MATERIAL PROVIDED:

= = = = =

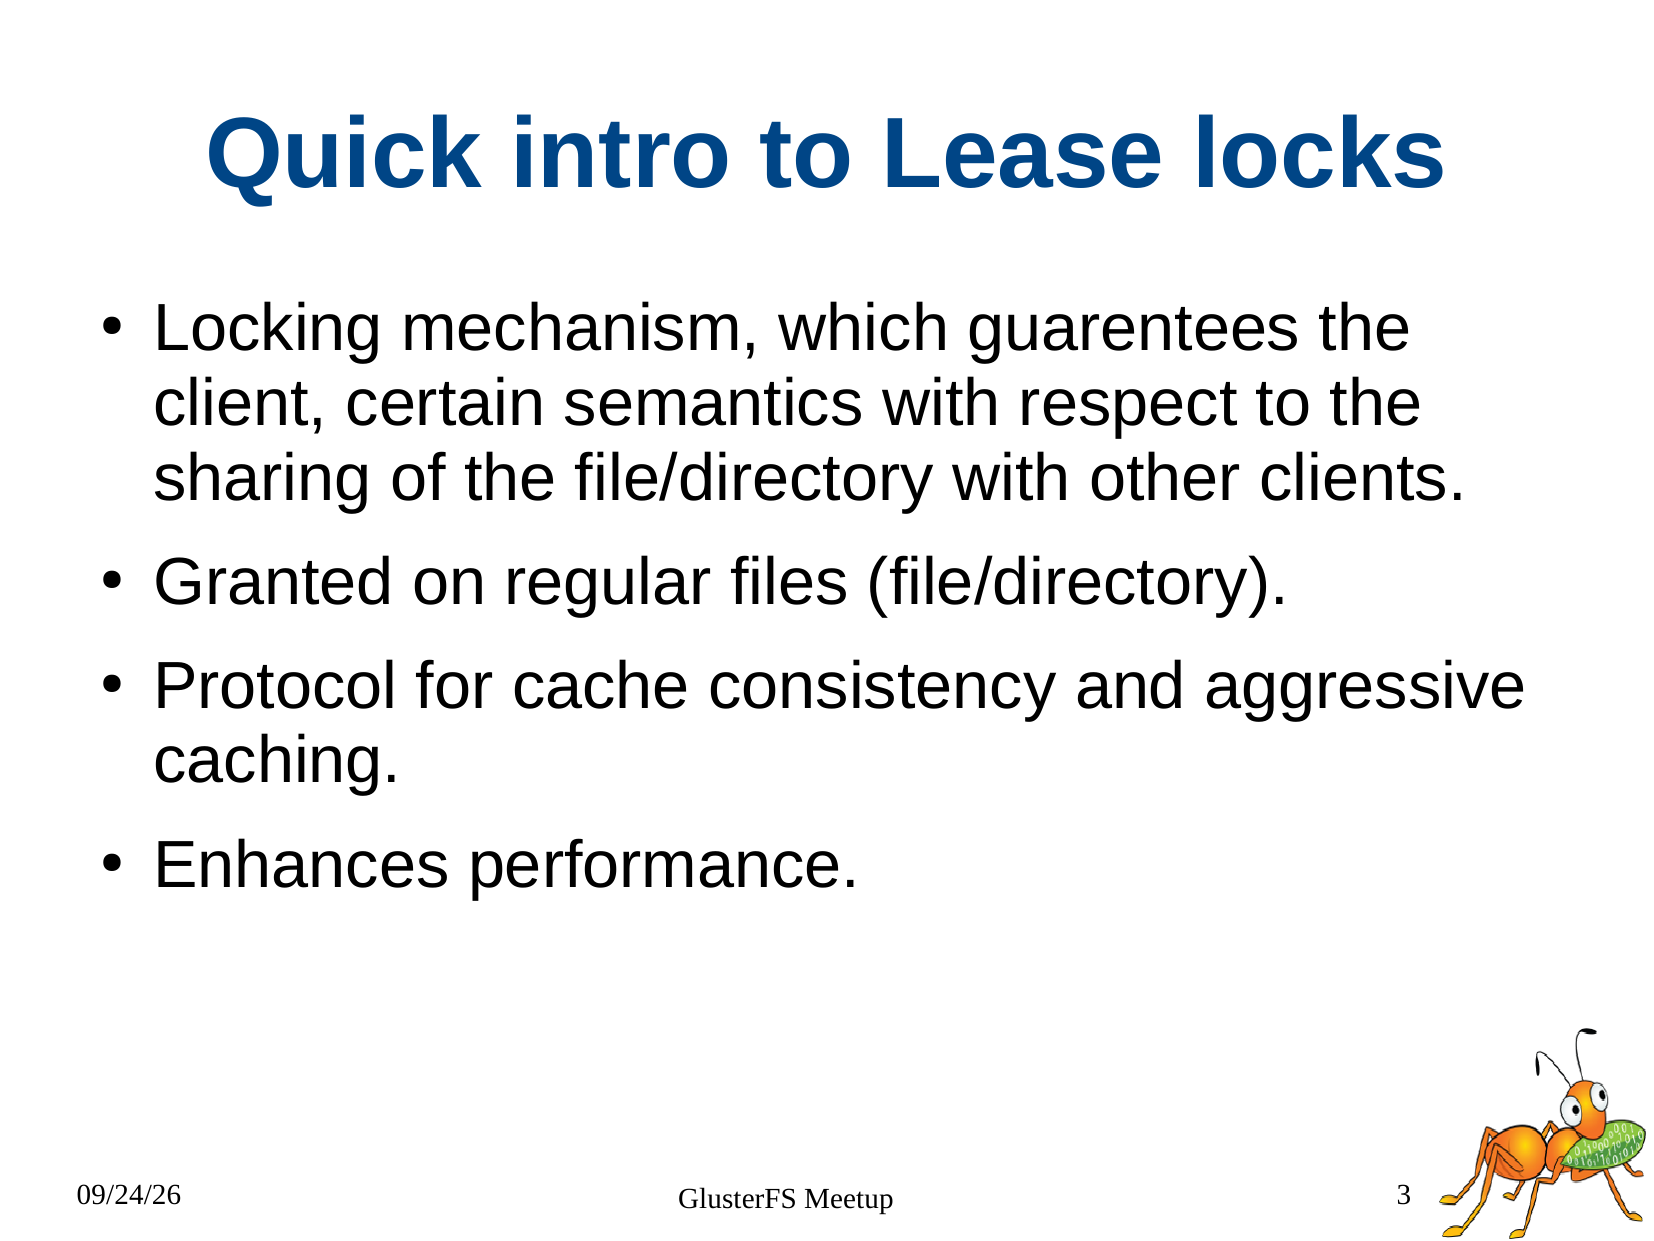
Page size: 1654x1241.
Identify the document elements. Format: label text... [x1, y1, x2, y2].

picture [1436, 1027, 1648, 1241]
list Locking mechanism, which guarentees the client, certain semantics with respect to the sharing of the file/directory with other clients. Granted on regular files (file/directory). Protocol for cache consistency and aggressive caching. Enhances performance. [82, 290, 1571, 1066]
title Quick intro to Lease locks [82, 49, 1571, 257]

= = = = =

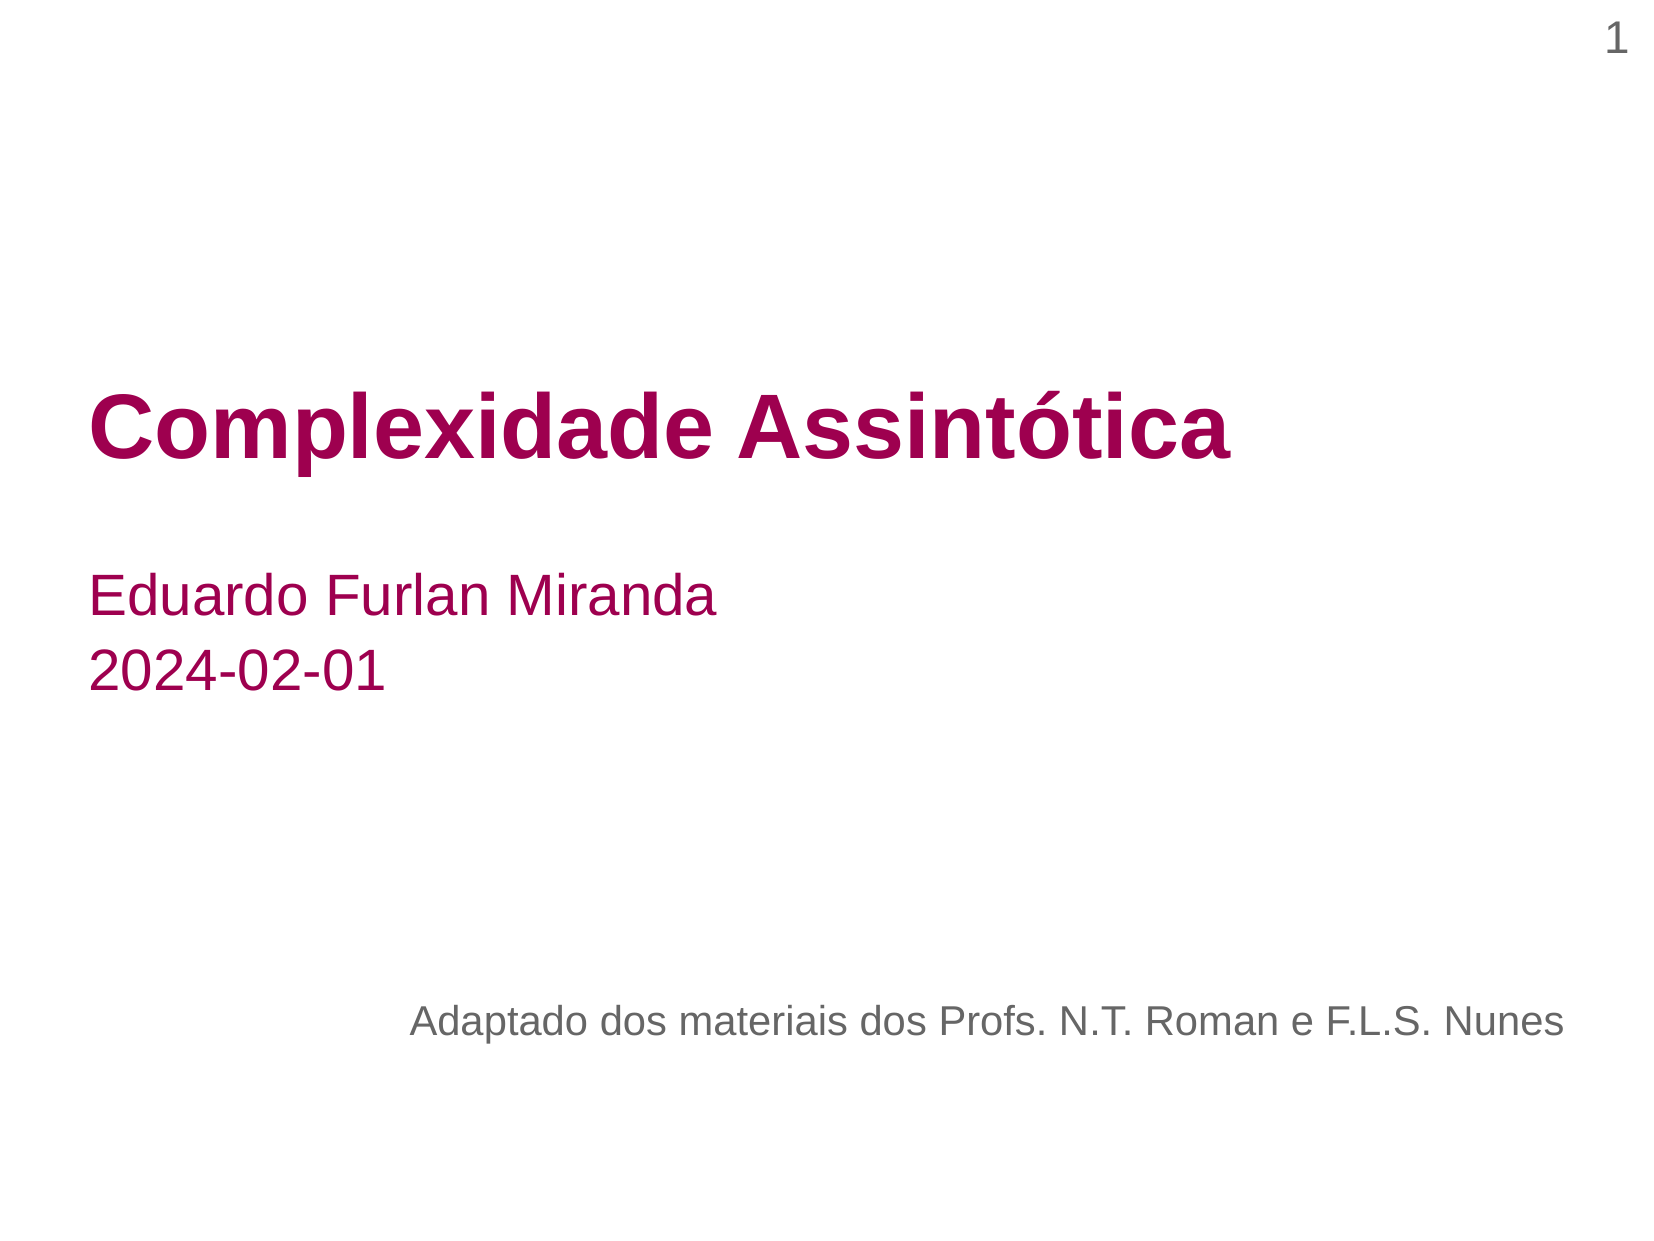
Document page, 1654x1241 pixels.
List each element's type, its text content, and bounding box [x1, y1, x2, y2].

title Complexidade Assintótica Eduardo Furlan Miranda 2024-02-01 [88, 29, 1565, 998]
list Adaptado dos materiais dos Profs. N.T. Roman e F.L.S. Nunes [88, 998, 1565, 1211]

= = = = =

TASK:
Present the lines of the listing above as a numbered list, from the line containing "Page size: 1654x1241." through the line containing "picture [1436, 1027, 1648, 1241]", inclusive, and omit any blank lines.

FINAL RESULT:
1. Page size: 1654x1241.
2. Identify the document elements. Format: label text... [x1, y1, x2, y2].
3. picture [1436, 1027, 1648, 1241]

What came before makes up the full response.